Most of us here in the United States have probably never heard of Sigrid Undset. I remember it was my grandfather who first introduced me to Kristin Lavransdatter, her brilliant trilogy of novels set in medieval Norway. My father's father was and is a very taciturn, stern man. He was the child of Norwegian immigrants and proud of his heritage. He told me once that my name in Norwegian would be "Kristin." Maybe he liked it because it reminded him of Kristin Lavransdatter. Like Sigrid Undset, he was a convert to Catholicism (something I didn't know until very recently.) His conversion from Lutheranism was probably precipitated by his marriage to my devout Irish Catholic grandmother, in an era when "mixed marriages" were not well looked upon. Whatever the circumstances, he soon became as devout a Catholic as she (somewhat to the dismay of his Lutheran relatives). He probably found much to relate to in the conversion story of Sigrid Undset.
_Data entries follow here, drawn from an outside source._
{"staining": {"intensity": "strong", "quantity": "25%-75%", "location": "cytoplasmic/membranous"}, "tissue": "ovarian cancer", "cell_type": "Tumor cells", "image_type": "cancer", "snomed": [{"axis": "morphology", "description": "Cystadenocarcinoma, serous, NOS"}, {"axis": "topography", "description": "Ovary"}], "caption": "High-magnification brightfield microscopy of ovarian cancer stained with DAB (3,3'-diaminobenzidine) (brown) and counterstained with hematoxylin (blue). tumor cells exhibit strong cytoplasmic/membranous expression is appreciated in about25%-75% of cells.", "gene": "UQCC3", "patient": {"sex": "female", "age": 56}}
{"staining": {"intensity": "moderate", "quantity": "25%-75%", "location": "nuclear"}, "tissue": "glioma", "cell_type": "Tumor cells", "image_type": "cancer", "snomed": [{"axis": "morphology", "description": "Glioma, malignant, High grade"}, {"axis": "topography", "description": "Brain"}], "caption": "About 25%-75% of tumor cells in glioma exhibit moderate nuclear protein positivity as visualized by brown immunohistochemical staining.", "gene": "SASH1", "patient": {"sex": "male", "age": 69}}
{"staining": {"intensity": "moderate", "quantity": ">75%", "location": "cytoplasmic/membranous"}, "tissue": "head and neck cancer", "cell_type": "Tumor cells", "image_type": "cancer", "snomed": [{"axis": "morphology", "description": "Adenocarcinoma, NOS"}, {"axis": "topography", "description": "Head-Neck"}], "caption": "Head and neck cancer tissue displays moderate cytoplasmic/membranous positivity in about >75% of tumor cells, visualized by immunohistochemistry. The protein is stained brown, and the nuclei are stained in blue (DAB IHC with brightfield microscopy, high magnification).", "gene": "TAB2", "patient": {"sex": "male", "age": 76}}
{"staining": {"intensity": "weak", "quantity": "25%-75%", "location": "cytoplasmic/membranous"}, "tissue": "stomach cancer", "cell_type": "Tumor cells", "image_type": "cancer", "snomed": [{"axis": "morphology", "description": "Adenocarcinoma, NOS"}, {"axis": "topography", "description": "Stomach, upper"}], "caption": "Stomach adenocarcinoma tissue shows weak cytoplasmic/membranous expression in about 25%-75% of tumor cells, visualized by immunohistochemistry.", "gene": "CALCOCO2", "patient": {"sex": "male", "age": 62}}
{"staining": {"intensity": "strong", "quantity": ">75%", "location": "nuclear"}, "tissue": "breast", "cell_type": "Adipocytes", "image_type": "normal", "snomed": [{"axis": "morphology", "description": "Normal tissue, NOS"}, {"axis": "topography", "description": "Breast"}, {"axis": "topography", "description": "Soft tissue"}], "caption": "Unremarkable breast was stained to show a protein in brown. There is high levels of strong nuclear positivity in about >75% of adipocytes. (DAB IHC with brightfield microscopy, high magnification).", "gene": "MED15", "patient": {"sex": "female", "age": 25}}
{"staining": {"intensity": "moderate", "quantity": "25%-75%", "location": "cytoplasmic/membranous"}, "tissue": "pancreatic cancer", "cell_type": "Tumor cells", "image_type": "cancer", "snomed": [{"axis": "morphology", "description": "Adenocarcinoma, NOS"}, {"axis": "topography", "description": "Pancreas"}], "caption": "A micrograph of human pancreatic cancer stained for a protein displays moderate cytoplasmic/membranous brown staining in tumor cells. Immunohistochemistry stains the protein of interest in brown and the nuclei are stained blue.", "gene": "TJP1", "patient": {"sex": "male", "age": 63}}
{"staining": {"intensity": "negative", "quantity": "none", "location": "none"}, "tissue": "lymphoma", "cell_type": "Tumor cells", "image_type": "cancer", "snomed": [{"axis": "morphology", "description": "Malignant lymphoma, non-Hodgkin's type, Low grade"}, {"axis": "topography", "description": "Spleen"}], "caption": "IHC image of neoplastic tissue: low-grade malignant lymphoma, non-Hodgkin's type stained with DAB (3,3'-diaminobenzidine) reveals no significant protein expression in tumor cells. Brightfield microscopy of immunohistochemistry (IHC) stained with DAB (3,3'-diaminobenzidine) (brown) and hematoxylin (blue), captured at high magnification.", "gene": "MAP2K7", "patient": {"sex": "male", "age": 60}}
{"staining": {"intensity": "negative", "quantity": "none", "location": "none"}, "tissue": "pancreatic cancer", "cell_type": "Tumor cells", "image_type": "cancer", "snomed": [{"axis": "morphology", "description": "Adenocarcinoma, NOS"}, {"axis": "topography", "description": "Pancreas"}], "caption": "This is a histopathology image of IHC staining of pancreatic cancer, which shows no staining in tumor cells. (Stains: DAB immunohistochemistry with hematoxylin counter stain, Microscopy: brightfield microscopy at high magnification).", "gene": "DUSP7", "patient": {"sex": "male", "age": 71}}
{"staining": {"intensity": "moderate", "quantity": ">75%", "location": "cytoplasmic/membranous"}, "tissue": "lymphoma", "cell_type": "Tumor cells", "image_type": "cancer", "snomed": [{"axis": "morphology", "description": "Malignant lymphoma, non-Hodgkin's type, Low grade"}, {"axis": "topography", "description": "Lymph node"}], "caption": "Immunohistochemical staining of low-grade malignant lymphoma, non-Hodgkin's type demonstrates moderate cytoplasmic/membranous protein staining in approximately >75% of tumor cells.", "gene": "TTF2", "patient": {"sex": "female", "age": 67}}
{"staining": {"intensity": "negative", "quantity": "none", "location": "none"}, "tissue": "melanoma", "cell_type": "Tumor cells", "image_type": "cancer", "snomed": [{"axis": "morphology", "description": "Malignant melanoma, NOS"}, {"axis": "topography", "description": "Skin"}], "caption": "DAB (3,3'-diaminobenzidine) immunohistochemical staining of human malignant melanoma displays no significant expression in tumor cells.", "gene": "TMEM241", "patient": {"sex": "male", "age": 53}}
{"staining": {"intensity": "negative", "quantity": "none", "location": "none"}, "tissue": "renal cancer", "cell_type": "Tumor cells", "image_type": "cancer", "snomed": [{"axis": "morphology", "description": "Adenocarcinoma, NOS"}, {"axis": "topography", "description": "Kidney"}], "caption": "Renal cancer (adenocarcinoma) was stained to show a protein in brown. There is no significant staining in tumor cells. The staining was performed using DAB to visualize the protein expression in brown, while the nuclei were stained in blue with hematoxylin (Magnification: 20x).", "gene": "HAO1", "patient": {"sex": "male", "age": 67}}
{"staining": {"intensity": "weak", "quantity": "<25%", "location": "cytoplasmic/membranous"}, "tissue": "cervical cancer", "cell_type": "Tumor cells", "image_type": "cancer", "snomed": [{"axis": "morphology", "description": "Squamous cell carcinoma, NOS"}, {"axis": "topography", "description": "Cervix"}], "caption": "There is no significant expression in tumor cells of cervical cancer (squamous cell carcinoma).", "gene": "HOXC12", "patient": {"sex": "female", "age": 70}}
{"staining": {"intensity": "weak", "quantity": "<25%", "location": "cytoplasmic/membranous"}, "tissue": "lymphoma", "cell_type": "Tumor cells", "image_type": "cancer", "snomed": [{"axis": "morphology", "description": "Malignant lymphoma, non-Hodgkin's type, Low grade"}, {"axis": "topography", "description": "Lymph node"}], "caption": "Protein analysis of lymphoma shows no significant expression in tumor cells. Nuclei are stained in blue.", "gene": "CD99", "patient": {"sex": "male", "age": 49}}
As a child, I was a voracious reader. (I still am!) One summer while we were visiting my grandparents, Granddad suggested I read The Mistress of Husaby (more properly called The Wife as that is the title Undset gave it, translation notwithstanding). Unfortunately the translation was the older one by Charles Archer, and while I was reading well above my grade level at the age of 10, I wasn't quite precocious enough to manage a book chock-full of archaic language like "I trow." Not having read the first book, I also didn't quite understand why Kristin, the heroine of the novel, was constantly depressed and thought that her child would be born deformed. Needless to say I didn't make it all the way through the book.
However, in college something sparked the memory of the Kristin Lavransdatter stories. Maybe it was a blog article about Sigrid Undset, the Catholic author. I logged on to Amazon, ordered the trilogy (in a newer, more accessible translation), and was instantly hooked. Somehow I found I could relate well to my supposed namesake. At twenty I could understand the guilt that sin leaves behind it much better than I could as a child. Kristin is the apple of her father Lavrans' eye - yet she defies him to marry the man she loves - or thinks she loves.
Don't be deceived by the seemingly chick-lit plot I've described so far - this is not light reading. In contrast to today's more popular romances, sin has consequences in this story. Kristin's defiance of her parents, her society, and God has its price. She gets her heart's desire - yet she is somehow never happy with Erlend. He is not the perfect knight she believed him to be, but a weak, fallen man. Although he loves her in his own way, he constantly betrays and disappoints her. However, Undset shows us how Erlend's betrayals great and small shape her into an iron-willed woman and mother. And when Kristin is most in need, it is her former fiance' Simon who keeps faith with her in the most unexpected way.
Perhaps what I like best is that no character in this trilogy is a cardboard cutout. Simon, unassuming at first, soon reveals himself to be one of the most complex characters in the story. His life is inextricably and painfully bound up with Kristin's. The revelation of the secret burden of Kristin's mother Ragnfrid gives us insight into how regret and guilt have shaped her life - as they do her daughter's.
The end of The Cross, the last novel in the trilogy, is perhaps its most powerful moment. Kristin recognizes her utter weakness and fallibility - yet she comes to understand that she has served God in her life. She has been an unmindful, disobedient servant perhaps - but a servant nevertheless.
I have read Kristin Lavransdatter again and again, and every time I read it I find something new in it that I never noticed before. I have yet to read any other novel that has been so enriching to my spiritual life. It is both catholic and Catholic in its appeal. I highly recommend it to everyone.